Le code du travail souligne en conséquence, d’une part, que nul ne peut recourir aux services d’une personne qui contrevient aux dispositions évoquées ci-dessus (article L.324-3 du code du travail). Et, d’autre part, que le non respect de ces dispositions est sanctionné de l’amende prévue pour les contraventions de cinquième classe (article R.362-4 du code du travail).

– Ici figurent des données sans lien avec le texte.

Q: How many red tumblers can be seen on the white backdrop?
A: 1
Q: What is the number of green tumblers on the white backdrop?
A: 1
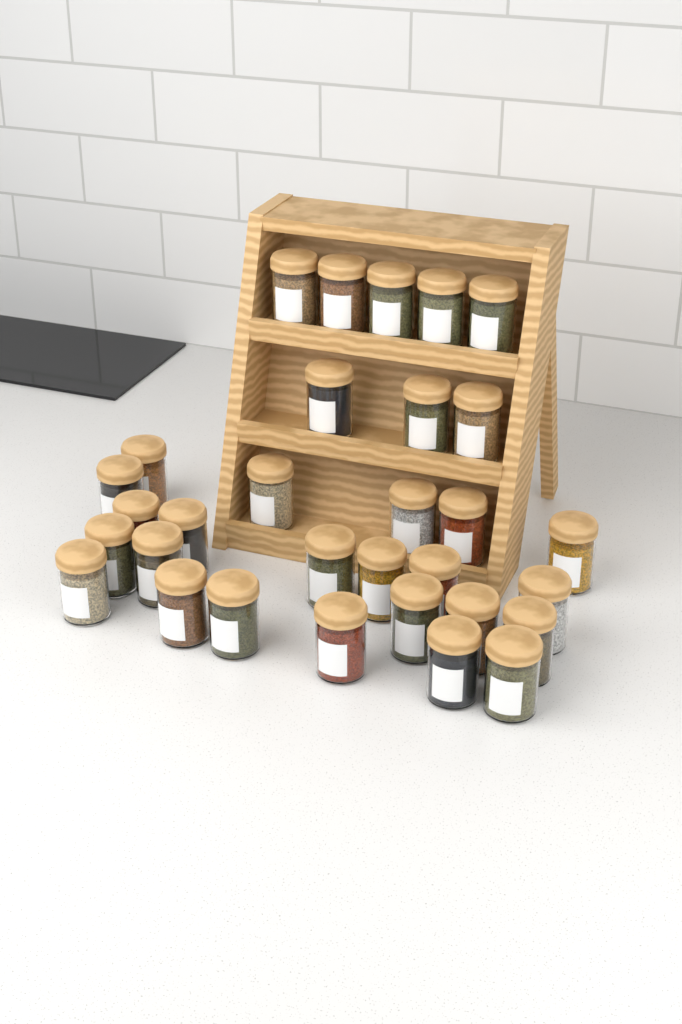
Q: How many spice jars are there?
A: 31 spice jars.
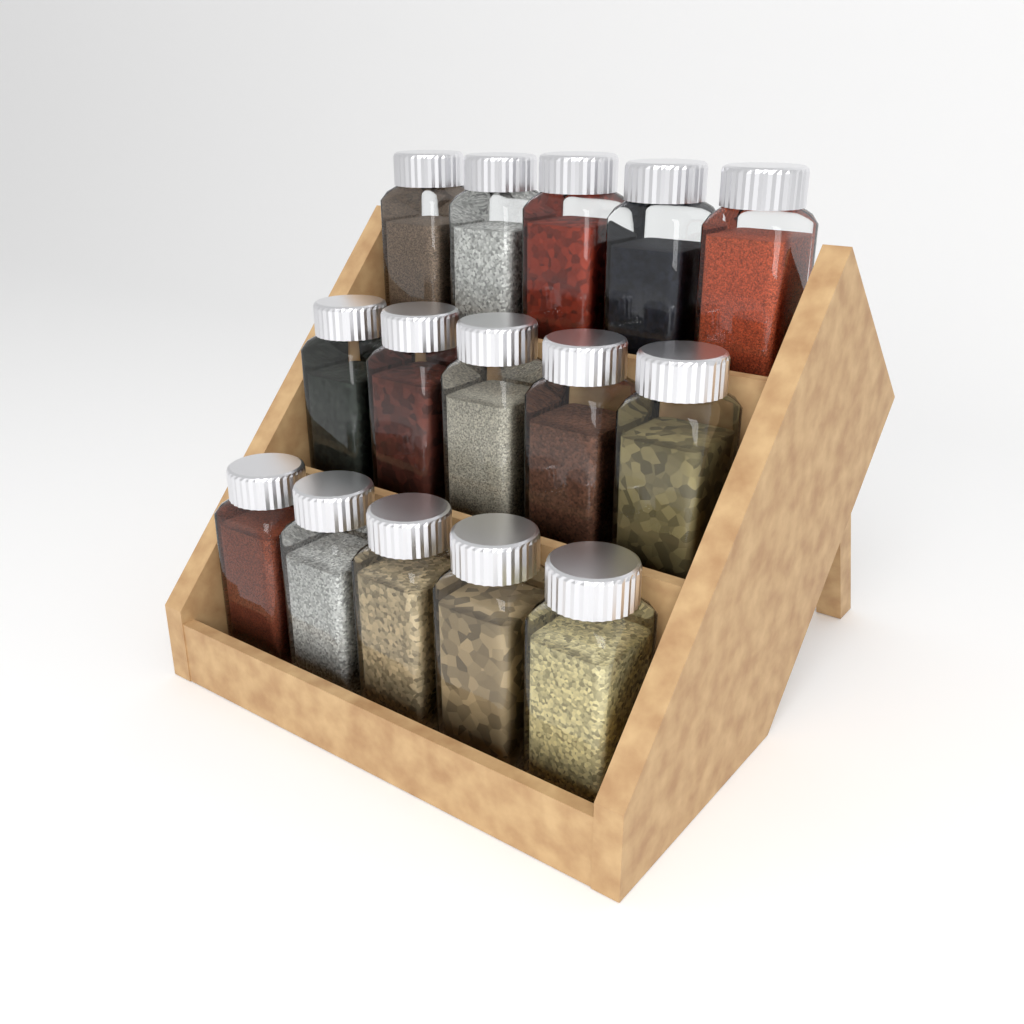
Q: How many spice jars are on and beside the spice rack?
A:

Les exclusions prévues par le code du travail :

L’article L. 324-4 du code du travail définit un certain nombre d’exclusions à cette interdiction de cumul d’emplois :

• Les travaux d’ordre scientifique, littéraire ou artistique. Les concours apportés aux œuvres d’intérêt général (enseignement, éducation, bienfaisance).
• Les travaux effectués pour son propre compte ou à titre gratuit sous forme d’une entraide bénévole.
• Les travaux ménagers de peu d’importance effectués chez des particuliers pour leurs besoins personnels.
• Les travaux d’extrême urgence dont l’exécution immédiate est nécessaire pour prévenir des accidents imminents ou organiser des mesures de sauvetage.

Dans l’éventualité d’une présomption :

Quand des présomptions permettent à l’inspecteur du travail de craindre que l’organisation du travail, de tout ou partie du personnel vaquant dans l’entreprise, constitue une infraction aux dispositions ci-dessus, il peut faire une demande au chef d’entreprise. Celle-ci est d’exiger, des ouvriers ou employés concernés, une attestation écrite certifiant qu’ils respectent ces dispositions (D.324-2 du code du travail).

Le cumul d’emplois à l’égard de l’existence d’une clause d’exclusivité

La signature d’une clause d’exclusivité rend impossible l’exercice d’une autre activité professionnelle sans l’autorisation préalable de l’employeur principal. Dans cette éventualité, c’est le contrat de travail qui interdit le cumul d’emplois. Cette inscription a pour conséquence une obligation de fidélité du salarié. Cependant, la jurisprudence indique des conditions de validité conformément à l’article L.120-2 du code du travail. La clause d’exclusivité doit, ainsi, être indispensable à la protection des intérêts légitimes de l’entreprise et justifiée par la nature de la tâche à accomplir et proportionnée au but recherché.

Le cumul d’emplois et le contrat « vendanges »

L’objectif de ce contrat est la réalisation de travaux de vendanges. Ce sont les préparatifs et la réalisation des vendanges ainsi que le rangement (article L.122-3-18 du code du travail). Le contrat « vendanges » est un contrat de travail à durée déterminée (maximum un mois). Il peut faire l’objet de contrats successifs plafonnés à une durée cumulée de deux mois maximum sur une phase de douze mois (article L.122-3-19 du code du travail). Il n’y a pas d’interdiction de cumul d’emplois pour le contrat « vendanges ». Les salariés et les fonctionnaires peuvent conclure ce contrat de façon licite. Cette activité peut être exercée durant les congés payés (article L.122-3-20 du code du travail).

Le cumul d’emplois face à une déontologie professionnelle

Dans certaines professions, la réglementation restreint ou interdit l’exercice d’une autre activité. Cette restriction nécessaire à des considérations déontologiques, a pour objectif d’entretenir une certaine confiance entre d’une part une profession, notamment libérale, et d’autre part le public. C’est le cas de l’avocat non salarié dont la profession est incompatible avec une activité à caractère commercial ou un emploi salarié. Tout comme le médecin qui n’a pas la possibilité d’exploiter une officine pharmaceutique.

Le cumul d’emplois et une activité indépendante

L’exercice d’une activité indépendante ne prohibe pas celle d’un emploi salarié en parallèle. Le cumul est possible étant donné qu’uniquement l’activité salariée est soumise à la réglementation sur la durée du travail.